- Assigned task -
Your answer must be the line holding "tight bend U" followed by every later line through the end of the entries, exactly as written.
*** Data to process ***
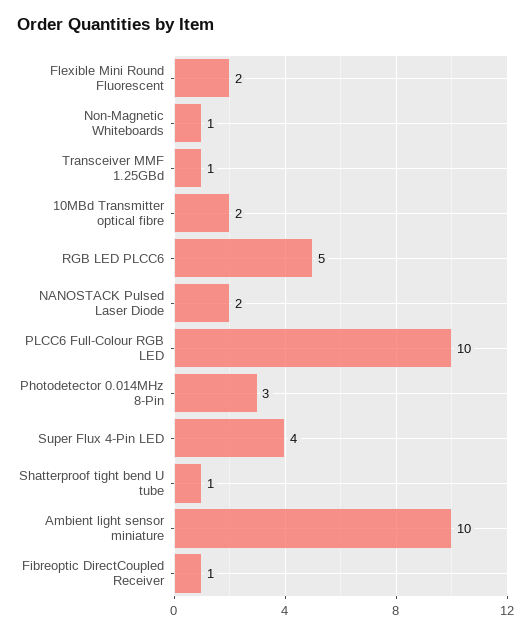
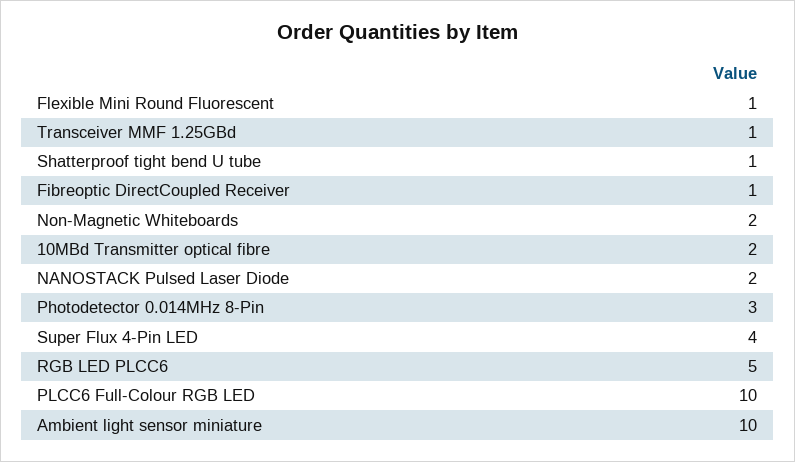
  {
-   "Flexible Mini Round Fluorescent": 2,
+   "Flexible Mini Round Fluorescent": 1,
-   "Non-Magnetic Whiteboards": 1,
+   "Non-Magnetic Whiteboards": 2,
    "Transceiver MMF 1.25GBd": 1,
    "10MBd Transmitter optical fibre": 2,
    "RGB LED PLCC6": 5,
    "NANOSTACK Pulsed Laser Diode": 2,
    "PLCC6 Full-Colour RGB LED": 10,
    "Photodetector 0.014MHz 8-Pin": 3,
    "Super Flux 4-Pin LED": 4,
    "Shatterproof tight bend U tube": 1,
    "Ambient light sensor miniature": 10,
    "Fibreoptic DirectCoupled Receiver": 1
  }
***
- Response -
    "Shatterproof tight bend U tube": 1,
    "Ambient light sensor miniature": 10,
    "Fibreoptic DirectCoupled Receiver": 1
  }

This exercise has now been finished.